* [What to produce] Beginning with the line containing "Omnacortil: Potent Glucocorticoid" and going on through the line containing "importantly, they contain important security", the lines below are to be returned exactly, pictures excluded and nothing added.

######

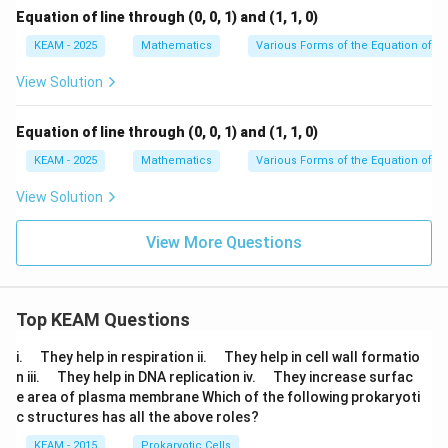
Equation of line through (0, 0, 1) and (1, 1, 0)
KEAM - 2025
Mathematics
Various Forms of the Equation of a 
View Solution
Equation of line through (0, 0, 1) and (1, 1, 0)
KEAM - 2025
Mathematics
Various Forms of the Equation of a 
View Solution
View More Questions
Top KEAM Questions
\q
\q
i.
They help in respiration ii.
They help in cell wall formatio
u
u
\q
\q
n iii.
They help in DNA replication iv.
They increase surfac
a
a
u
u
e area of plasma membrane Which of the following prokaryoti
d
d
a
a
c structures has all the above roles?
d
d
KEAM - 2015
Prokaryotic Cells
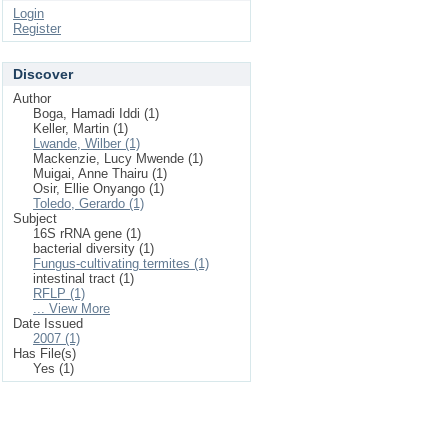
Login
Register
Discover
Author
Boga, Hamadi Iddi (1)
Keller, Martin (1)
Lwande, Wilber (1)
Mackenzie, Lucy Mwende (1)
Muigai, Anne Thairu (1)
Osir, Ellie Onyango (1)
Toledo, Gerardo (1)
Subject
16S rRNA gene (1)
bacterial diversity (1)
Fungus-cultivating termites (1)
intestinal tract (1)
RFLP (1)
... View More
Date Issued
2007 (1)
Has File(s)
Yes (1)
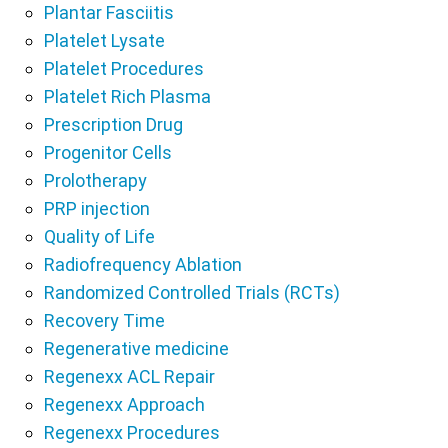
Plantar Fasciitis
Platelet Lysate
Platelet Procedures
Platelet Rich Plasma
Prescription Drug
Progenitor Cells
Prolotherapy
PRP injection
Quality of Life
Radiofrequency Ablation
Randomized Controlled Trials (RCTs)
Recovery Time
Regenerative medicine
Regenexx ACL Repair
Regenexx Approach
Regenexx Procedures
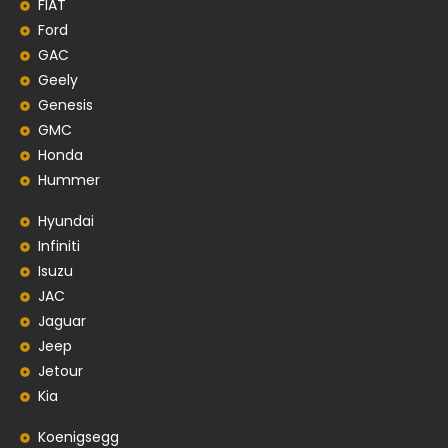
FIAT
Ford
GAC
Geely
Genesis
GMC
Honda
Hummer
Hyundai
Infiniti
Isuzu
JAC
Jaguar
Jeep
Jetour
Kia
Koenigsegg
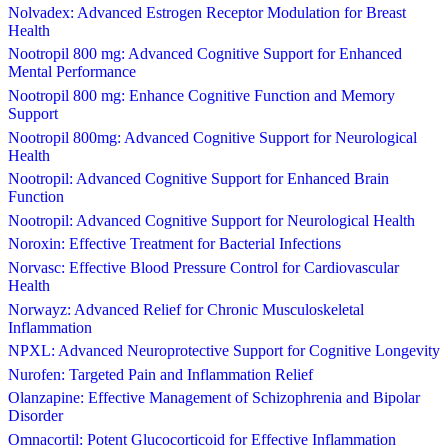
Nolvadex: Advanced Estrogen Receptor Modulation for Breast
Health
Nootropil 800 mg: Advanced Cognitive Support for Enhanced
Mental Performance
Nootropil 800 mg: Enhance Cognitive Function and Memory
Support
Nootropil 800mg: Advanced Cognitive Support for Neurological
Health
Nootropil: Advanced Cognitive Support for Enhanced Brain
Function
Nootropil: Advanced Cognitive Support for Neurological Health
Noroxin: Effective Treatment for Bacterial Infections
Norvasc: Effective Blood Pressure Control for Cardiovascular
Health
Norwayz: Advanced Relief for Chronic Musculoskeletal
Inflammation
NPXL: Advanced Neuroprotective Support for Cognitive Longevity
Nurofen: Targeted Pain and Inflammation Relief
Olanzapine: Effective Management of Schizophrenia and Bipolar
Disorder
Omnacortil: Potent Glucocorticoid for Effective Inflammation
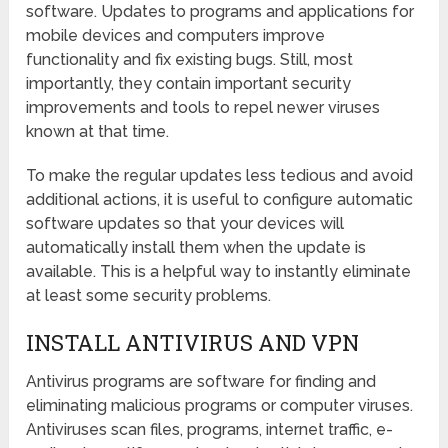
software. Updates to programs and applications for
mobile devices and computers improve
functionality and fix existing bugs. Still, most
importantly, they contain important security
improvements and tools to repel newer viruses
known at that time.
To make the regular updates less tedious and avoid
additional actions, it is useful to configure automatic
software updates so that your devices will
automatically install them when the update is
available. This is a helpful way to instantly eliminate
at least some security problems.
INSTALL ANTIVIRUS AND VPN
Antivirus programs are software for finding and
eliminating malicious programs or computer viruses.
Antiviruses scan files, programs, internet traffic, e-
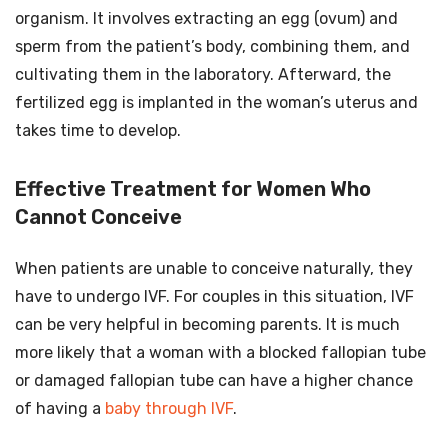
organism. It involves extracting an egg (ovum) and
sperm from the patient’s body, combining them, and
cultivating them in the laboratory. Afterward, the
fertilized egg is implanted in the woman’s uterus and
takes time to develop.
Effective Treatment for Women Who
Cannot Conceive
When patients are unable to conceive naturally, they
have to undergo IVF. For couples in this situation, IVF
can be very helpful in becoming parents. It is much
more likely that a woman with a blocked fallopian tube
or damaged fallopian tube can have a higher chance
of having a
baby through IVF
.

######

* [Result for this task]
Omnacortil: Potent Glucocorticoid for Effective Inflammation
software. Updates to programs and applications for
mobile devices and computers improve
functionality and fix existing bugs. Still, most
importantly, they contain important security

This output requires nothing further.